It would be hard to see Barack Obama’s up-ending of four decades of bipartisan US policy in support of Israel at the UN Security Council as anything but an act of pique and petulance by a lame-duck president as he prepares to ride off into the sunset.
But it is also, as The Wall Street Journal points out, one of the most significant and defining moments of the Obama presidency.
By refusing to use the US veto to block a resolution condemning Israeli settlements as “a violation of international law” — and instead abstaining and thereby enabling the motion to be passed 14-0 — Obama has allowed his personal animus towards Prime Minister Benjamin Netanyahu, and his hostility towards incoming president Donald Trump, to get the better of sound judgment.
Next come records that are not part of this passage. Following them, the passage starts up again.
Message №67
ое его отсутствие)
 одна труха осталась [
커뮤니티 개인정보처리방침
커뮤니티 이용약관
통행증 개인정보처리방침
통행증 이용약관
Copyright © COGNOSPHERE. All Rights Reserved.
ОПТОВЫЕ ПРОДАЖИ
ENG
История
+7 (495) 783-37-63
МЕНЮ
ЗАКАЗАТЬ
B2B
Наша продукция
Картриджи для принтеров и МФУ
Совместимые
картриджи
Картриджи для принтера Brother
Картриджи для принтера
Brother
He has changed course in a way no previous president, Democratic or Republican, has been prepared to do, tying the US to a policy towards Israel unlikely to be easily rescinded or overturned because of the likely use of their vetos by Russia and China.
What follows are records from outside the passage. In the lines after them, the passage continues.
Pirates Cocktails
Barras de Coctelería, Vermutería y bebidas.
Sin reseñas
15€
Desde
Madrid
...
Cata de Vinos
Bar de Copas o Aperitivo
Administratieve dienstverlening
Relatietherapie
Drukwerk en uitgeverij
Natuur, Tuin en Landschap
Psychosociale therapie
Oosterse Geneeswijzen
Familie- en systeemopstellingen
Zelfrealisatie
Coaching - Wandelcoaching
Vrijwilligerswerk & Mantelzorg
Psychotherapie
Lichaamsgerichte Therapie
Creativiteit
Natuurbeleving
No wonder Netanyahu and the Jewish lobby in the US is hopping mad about what is widely being seen as an “act of betrayal” by Obama.
Because of what Obama has done in abstaining rather than casting Washington’s usual veto when such extremist resolutions appear, the motion will now be entrenched in Security Council law, cited in European capitals and on campuses as a reason to back the global campaign of the boycott, sanctions and divestment movement against Israel.